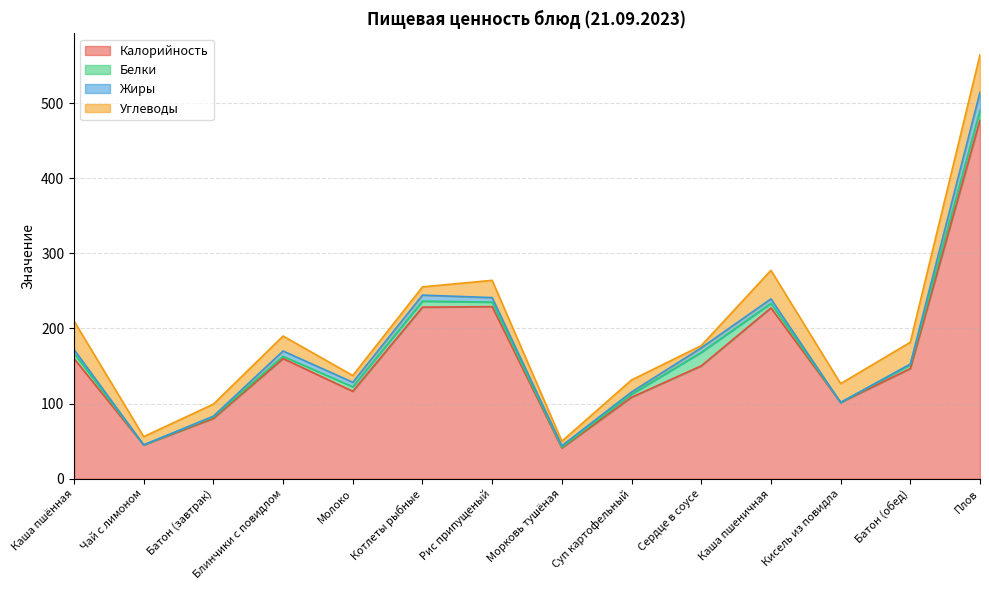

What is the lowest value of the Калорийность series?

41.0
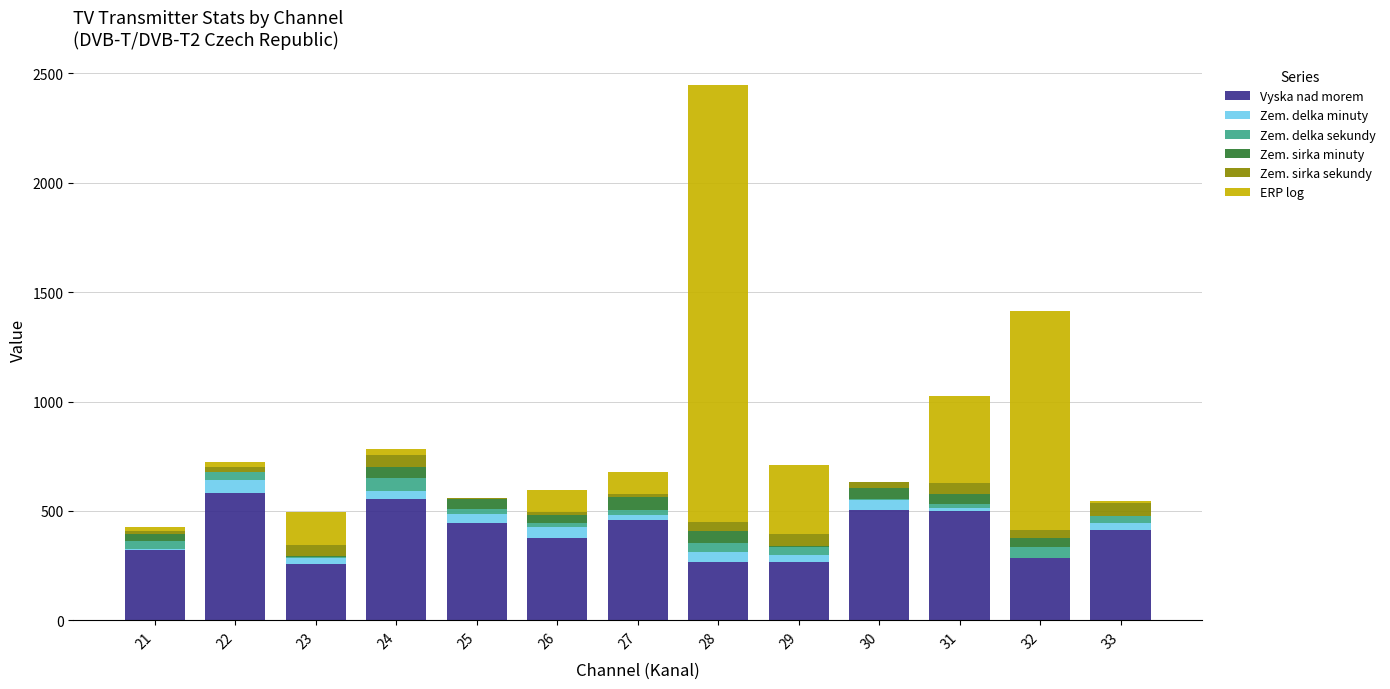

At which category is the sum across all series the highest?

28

==========

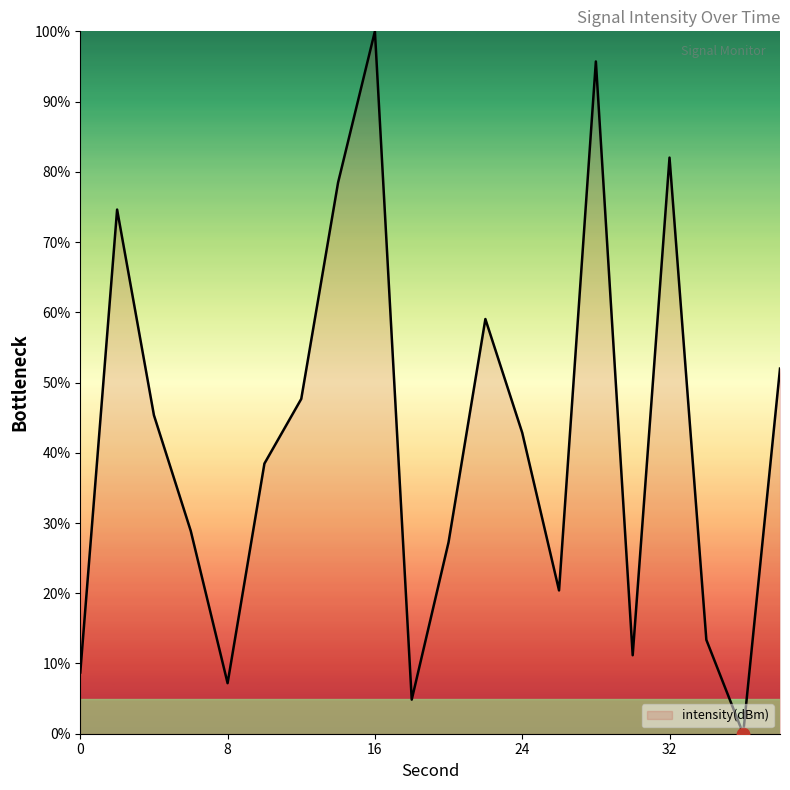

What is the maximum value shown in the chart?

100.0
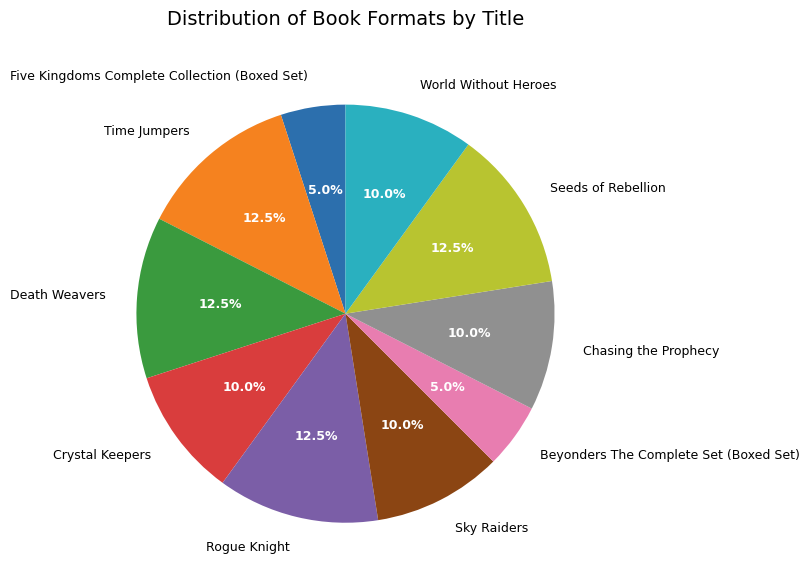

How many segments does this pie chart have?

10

==========

* [Exercise brief]: Count the lines in the records above that contain the word "What", and give only the resulting number.

* [Exercise result]: 2